I want to migrate my photo repository from jpg to webp, and, obviously, I won’t convert the jpg photos to webp, because I’d surely get a worst image than before: I’m going to re-export my albums from raw to webp.
My questions are:
I was saving jpg at quality 90, what webp quality should I set in order to get an image of at least the same visual quality?
I need to make a bash script which loads each raw image from a folder and exports it with a given export preset. Is it possible? How?
I did some experiments using webp on my blog and I dropped for everything except pngs (using lossless mode), since the chroma subsampling destroyed the details in my photos. I wouldn’t go that way unless you are too pressed to lower your bandwidth.
I had better results with AVIF, but it is too heavy on CPU right now
The problem is that the “google gods” penalize websites for using jpeg, especially when crawled by the mobile spider. The “google gods” recommends using webp.
For me, I export jpegs 100% no resize, which just some diffuse/sharpen. Then I run a small script that resize/sharpen and finally convert to webp.
infile: name of the image :: abc.jpg
size: file size in px :: 725
and
I compare the sharpenings to select the one that I want, usually a radius of 0.8 pixel or 1.0 pixel for images 800 px wide, and delete the others, then finally i convert to webp.
I did try with tiff, I couldn’t see any quality advantage at sizes less than 1500/2000px. There was a visible difference at the 3000px mark, but then why use webp? Google will penalize the webpage for too large of an image and too slow of loading the web page.
Imagemagick shrinks the file by around 25%, then the webp conversion shrinks it again. I usually get a 725px image down to 60/70KB.
Quality is still “decent”, aka viewable, without many distracting artifacts. They are there but you have to pay attention to view them (which most people don’t).
My primary goal is to earn disk space without loosing visual quality.
My jpgs are generated from raw with darktable with quality=90.
In the original question I was wondering if generating again the webp images from the raw with darktable could give me smaller images with a better visual quality. And what webp quality should I use.
you could use https://squoosh.app/ to get a rough idea of the webp quality to aim for and then test on 4-5 representative pics in darktable. this assumes that darktable uses the same webp algorithm as google´s squoosh. again i would feed it (squoosh) a lossless format to test
i also wonder whether webp (a format best suited to web display where speed is a primary objective) is the best archival format - testing some pansies i get some strange colours shifts/lightening of shadowed areas even at . perhaps pushing the jpeg compression to say 85 or 87 might be a reasonable saving in disk space. one other option is to simply carry on using the same jpeg compression but buy more disk space?
Darktable´s webp comes in at around 1/3 smaller @90 quality compared to 90 quality jpeg (tested on one image ) and didn´t have any strange shifts/lightening
Quality level depends on image content, the app and its export settings.

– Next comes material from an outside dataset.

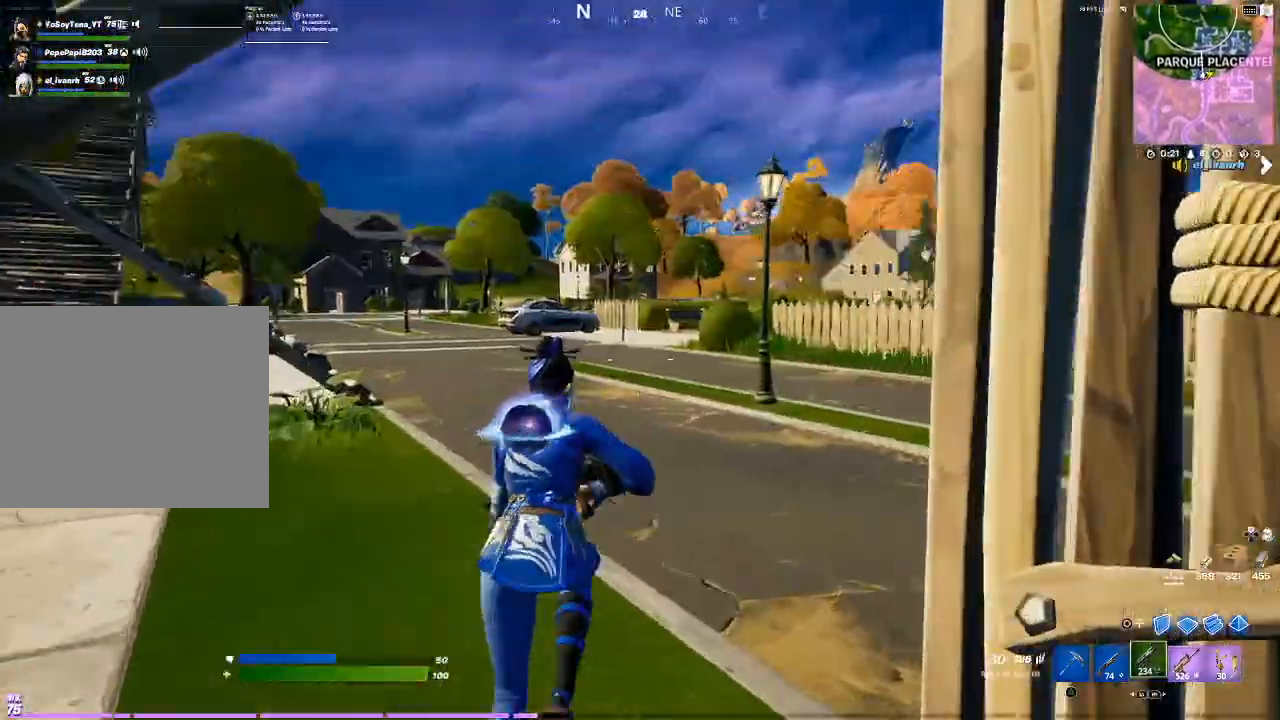
{"buttons": [], "events": [[67, "L1", "up"], [100, "L1", "down"], [134, "L1", "up"]]}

To gauge a desirable level, assemble and test a diverse set of images representative of your photography. Then choose a level that covers the most ground and leave some leeway to account for new conditions.
If you do landscape photography, gather a large set of landscape images featuring different times of day, weather conditions, biomes, camera settings and various post-processing interpretations. Include dark, bright, sharp, soft, high/low dynamic range, technical, artistic, etc., frames. You could use other people’s photos sets as long as they represent the types of photos you want to convert.

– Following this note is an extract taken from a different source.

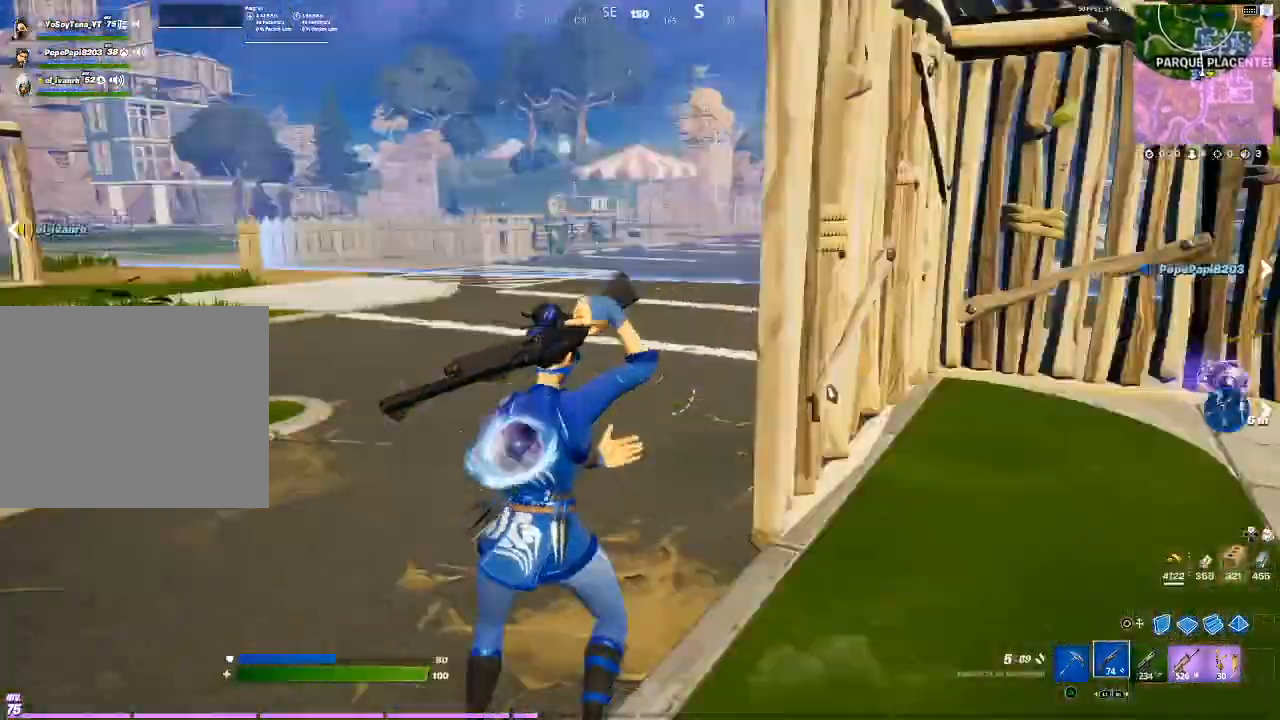
{"buttons": [], "events": []}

Edit: I merged the previous post with this one to make my commentary more concise.
I know there are issues with copyright but on a mac with fswatch and a converterscript I export 16bit png which is auto converted to 50% quality heic. My Sony A6300 24 megapixel files are on an average 500kbs with exellent quality and the conversion is extremely fast.
I forgot to mention dt has dithering if you want to use a creative method to reduce file size. Dithering uses less colours and reduces the impact of artifacts.